The constitutional law committee of the Finnish Parliament struck down a proposal by the government in November that would have increased the minimum number of students required for separate instruction of minority religions. The government sought to save 1.2 million euros by increasing the minimum class size from three students to ten. The move would not have affected instruction in Evangelical Lutheran and Orthodox religions, as their national church status provides them with special legal status.
“The main problem from a constitutional law perspective was the difference in the way adherents to different faiths would be treated because of the class size requirements,” explains committee chair Johannes Koskinen.
The education and culture committee did not give an opinion on the government proposal, so the matter has been laid to rest for the time being. Discussion on the future of interfaith instruction in Finnish schools continues, however.
“In the future, we should open up the instruction of religion to encompass a more general understanding of ethics and religion, so all members of different faiths can participate in the same class,” says Koskinen.
Shortage of teachers a problem
Koskinen says a shortage of properly trained religion class instructors is behind his suggestion. In Finland school teachers are not required to be a member of the religion they teach. Several minority religion adherents nevertheless wish that teachers teaching Islam are Muslims themselves.
“When the qualifications to teach religion do not include one’s own convictions, many feel that these kinds of teachers are not qualified to teach. Our religion is based on a comprehensive knowledge of the Koran and our traditions,” says Hamza Peltola, chair of the Helsinki Muslims association.
At present, Muslims arrange religious instruction for children at their mosque in the Helsinki district of Roihuvuori. This instruction has been deemed an acceptable replacement for Finland’s compulsory religious education in primary school. Dozens of boys and girls study together in the same group, despite the mosque's otherwise separate facilities for men and women.
Although the Muslim group’s teachers are not officially qualified, Peltola believes it is more important that they are Muslims and the community trusts them.
“We have one teacher who has worked as a religious instructor in a school, an older person with years of experience in religious instruction. We consider this person qualified according to our standards,” says Peltola.
Should religious instruction be made optional?
Peltola has long wondered whether compulsory relgious studies in schools are necessary.
“When there aren’t enough qualified teachers of Islam that are Muslims themselves, it is a problem for both the schools and the Muslim community. Would it be appropriate to change the study of religion into an optional course?
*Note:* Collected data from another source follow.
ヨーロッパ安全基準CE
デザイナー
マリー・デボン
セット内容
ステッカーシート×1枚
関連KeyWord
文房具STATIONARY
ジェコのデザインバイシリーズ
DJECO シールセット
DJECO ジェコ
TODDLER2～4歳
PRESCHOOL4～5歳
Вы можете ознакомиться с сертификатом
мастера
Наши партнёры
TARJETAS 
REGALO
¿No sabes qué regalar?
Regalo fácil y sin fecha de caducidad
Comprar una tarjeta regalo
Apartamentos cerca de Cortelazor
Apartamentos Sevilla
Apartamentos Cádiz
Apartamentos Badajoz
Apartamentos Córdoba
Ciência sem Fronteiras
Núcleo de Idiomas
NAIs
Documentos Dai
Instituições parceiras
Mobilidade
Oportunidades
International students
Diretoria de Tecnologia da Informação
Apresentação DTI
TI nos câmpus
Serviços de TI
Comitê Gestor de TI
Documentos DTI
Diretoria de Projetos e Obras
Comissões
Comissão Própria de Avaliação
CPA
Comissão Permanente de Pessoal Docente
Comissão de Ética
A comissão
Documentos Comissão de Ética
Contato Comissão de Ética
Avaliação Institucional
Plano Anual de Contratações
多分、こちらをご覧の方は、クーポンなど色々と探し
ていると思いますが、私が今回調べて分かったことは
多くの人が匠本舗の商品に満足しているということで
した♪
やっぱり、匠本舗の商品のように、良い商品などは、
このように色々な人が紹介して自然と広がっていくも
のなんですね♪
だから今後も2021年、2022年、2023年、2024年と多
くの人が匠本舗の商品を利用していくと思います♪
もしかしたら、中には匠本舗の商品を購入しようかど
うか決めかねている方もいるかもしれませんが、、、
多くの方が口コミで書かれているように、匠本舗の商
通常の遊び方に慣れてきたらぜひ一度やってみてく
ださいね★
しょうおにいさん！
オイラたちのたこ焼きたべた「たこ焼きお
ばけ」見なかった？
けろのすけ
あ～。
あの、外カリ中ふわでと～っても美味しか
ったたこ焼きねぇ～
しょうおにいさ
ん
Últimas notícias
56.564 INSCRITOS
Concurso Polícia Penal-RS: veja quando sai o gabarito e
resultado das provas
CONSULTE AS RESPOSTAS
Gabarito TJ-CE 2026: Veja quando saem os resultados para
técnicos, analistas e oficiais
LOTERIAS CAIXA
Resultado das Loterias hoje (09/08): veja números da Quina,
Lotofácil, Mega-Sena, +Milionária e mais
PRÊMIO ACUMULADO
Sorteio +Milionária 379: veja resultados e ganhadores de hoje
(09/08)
Those persons who are devoted to their religion will surely find the proper instruction from within their own religious community or parish.”
Peltola also supports Koskinen’s proposition to incorporate a more general ethics approach to religious instruction.
“It could be a good alternative, because it doesn’t venture into areas that are too sensitive. There are fears that religious instruction founded in deep convictions could influence children’s perceptions of faith in the wrong way. General tuition on cultural differences and religious traditions could be beneficial. It wouldn’t do any harm for Muslims to learn about other religious practices or ways of existence. But I think religious instruction could be perceived as a danger, if it interferes with children’s understanding of their faith.”
Researcher: Teaching of Islam could reduce radicalisation
The majority of Muslim children in Finland participate in religious instruction at primary school all the same. Tampere University researcher and practicing school teacher Inkeri Rissanen completed her dissertation on the teaching of Islam in Finland.
She found that the teaching of Islam in Finnish schools can be a significant deterrent to youth radicalisation, as it supports the identity of young people.
“World-wide studies have shown that that the leading factor contributing to religious radicalisation is the feeling of being an outcast, when one feels deprived of a share in society. Studies in minority religions can bolster young people’s identity and create a foundation for youth to feel as if they belong to FInnish society and are capable of influencing it from the inside.”
Society sets the bar for religious education
Rissanen understands that many followers of minority religions can be prejudiced against teachers that do not belong to their religious community. Rissanen points out however that in Finland, it is responsibility of the wider society and schools to decide upon the objectives of religious education and oversee the quality of its implementation.
“One of the main findings of my dissertation is how the integration of Muslim students is strengthened by religious education. Here we can engage in a dialogue about the intricacies of Finnish and Islam values, where teachers strive to represent both sides to their students. There needn’t be any contradictions: if you want to be a good Muslim, you don’t need to be a bad Finn. The two can support each other,” she says.
Rissanen does not oppose religious instruction in mosques. She still considers it important that Finland provides supervised religious instruction in schools that further the school’s set objectives.
Helsinki Muslim’s chair Hazma Peltola says there is no risk of radicalisation in Finland's mosque instruction today.
“I don’t believe that radical teaching is a problem in Finland - at least it doesn’t exist in the mosques. If it exists at all, it is in small circles. There is no attempt to radicalise children.”